Frodsham Marsh

Map reference: Main access SJ511784
Link to Frodsham Marsh Bird Blog web site
Click link to download a pdf file of the Frodsham Marshes map

Imagine the scene, it’s the first week of September and the skies are blue, with a brisk wind bringing with it the threat of a deepening depression from the south-west. Before you lies acres of closely cropped grassy saltmarsh stretching out 1800 ahead. In the distance the Mersey mudflats are slowly covered by an advancing ten metre tide and in the air the song of a Skylark hangs. Then select the best position to sit to view from the raised embankment of No4 tank. With the sunlight to your back and the breeze to your side, the conditions are near perfect to watch the spectacle unfold on the score ahead.

The murky, grey-brown waters of the river move ever closer inshore and in the distance the alternating flashes of a large flock of Dunlin catch your eye, followed by a long line of black and white Oystercatchers and the bubbling cries of Curlew. Suddenly an explosion of roosting Lapwings takes to the wing and, there overhead, a majestic Peregrine falcon folds its wings as it hurtles down towards a flock of panic stricken Teal and becomes lost in a confusion of birds. Inexperienced sheep grazing by the tideline now find themselves cut off by the encroaching surge and bleat cries of concern as they begin to wade to safety. Relentlessly the water moves forward, filling the channels and forking out on to the marsh, forcing the reluctant roosting birds from their slumber to find security in tighter assembled groups, closer to the banks of the Ship Canal and within scoping distance to you.

On a good tide and from a single position one can expect to see over 80 species including 23 species of wader. In recent years Little Egret, Brent Goose, Ruddy Shelduck, Velvet Scoter, Osprey, Glaucous Gull, Common and Black Tern have been found.

Access to the site is situated via Marsh Lane in Frodsham village. Follow the road over the motorway and bear left along the tarmac road (the right fork takes you towards the logbook area). Continue along this road to where it joins a dirt track.

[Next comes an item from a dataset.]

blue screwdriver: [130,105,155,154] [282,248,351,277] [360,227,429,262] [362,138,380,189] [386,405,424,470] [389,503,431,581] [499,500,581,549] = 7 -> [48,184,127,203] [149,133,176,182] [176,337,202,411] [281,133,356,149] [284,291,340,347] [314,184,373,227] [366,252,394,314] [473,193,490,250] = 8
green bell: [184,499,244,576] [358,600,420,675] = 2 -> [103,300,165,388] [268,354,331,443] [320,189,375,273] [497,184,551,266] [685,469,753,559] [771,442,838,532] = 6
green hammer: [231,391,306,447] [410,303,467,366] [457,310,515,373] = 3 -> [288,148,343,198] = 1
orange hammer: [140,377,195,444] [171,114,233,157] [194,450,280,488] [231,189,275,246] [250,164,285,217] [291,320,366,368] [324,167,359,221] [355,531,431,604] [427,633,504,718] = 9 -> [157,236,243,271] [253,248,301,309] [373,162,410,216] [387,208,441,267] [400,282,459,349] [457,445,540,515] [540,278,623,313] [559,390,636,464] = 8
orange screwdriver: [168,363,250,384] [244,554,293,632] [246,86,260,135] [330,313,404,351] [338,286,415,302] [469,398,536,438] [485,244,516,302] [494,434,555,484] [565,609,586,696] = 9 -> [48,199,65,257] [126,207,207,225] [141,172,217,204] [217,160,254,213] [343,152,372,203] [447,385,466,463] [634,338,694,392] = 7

Take this lower left-hand track, keeping the raised embankments of No6 and No4 to your right, for about three miles or until you reach a small concrete bridge which crosses a channel (Hoole Pool Gutter). Park just before this bridge, then with the No4 bank still on your right, walk along the grassy track for 1/4 mile to low, iron barrier-gates. From here, walk towards the river, still keeping the raised bank to your right. Select the best position to view from and enjoy the experience!